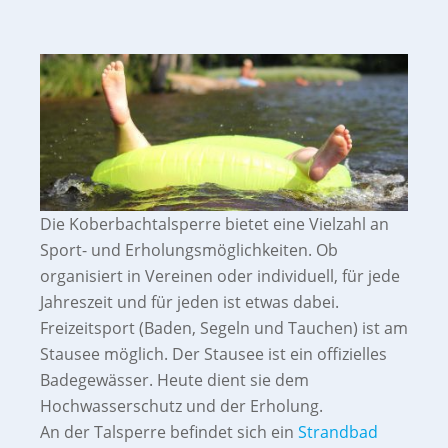
Die Koberbachtalsperre bietet eine Vielzahl an
Sport- und Erholungsmöglichkeiten. Ob
organisiert in Vereinen oder individuell, für jede
Jahreszeit und für jeden ist etwas dabei.
Freizeitsport (Baden, Segeln und Tauchen) ist am
Stausee möglich. Der Stausee ist ein offizielles
Badegewässer. Heute dient sie dem
Hochwasserschutz und der Erholung.
An der Talsperre befindet sich ein
Strandbad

» What you need to do
Output every line of text in the rows above as a JSON list of strings, one string per line. Skip blank lines and leave out the pictures.

» Task answer
[
  "Die Koberbachtalsperre bietet eine Vielzahl an",
  "Sport- und Erholungsmöglichkeiten. Ob",
  "organisiert in Vereinen oder individuell, für jede",
  "Jahreszeit und für jeden ist etwas dabei.",
  "Freizeitsport (Baden, Segeln und Tauchen) ist am",
  "Stausee möglich. Der Stausee ist ein offizielles",
  "Badegewässer. Heute dient sie dem",
  "Hochwasserschutz und der Erholung.",
  "An der Talsperre befindet sich ein",
  "Strandbad"
]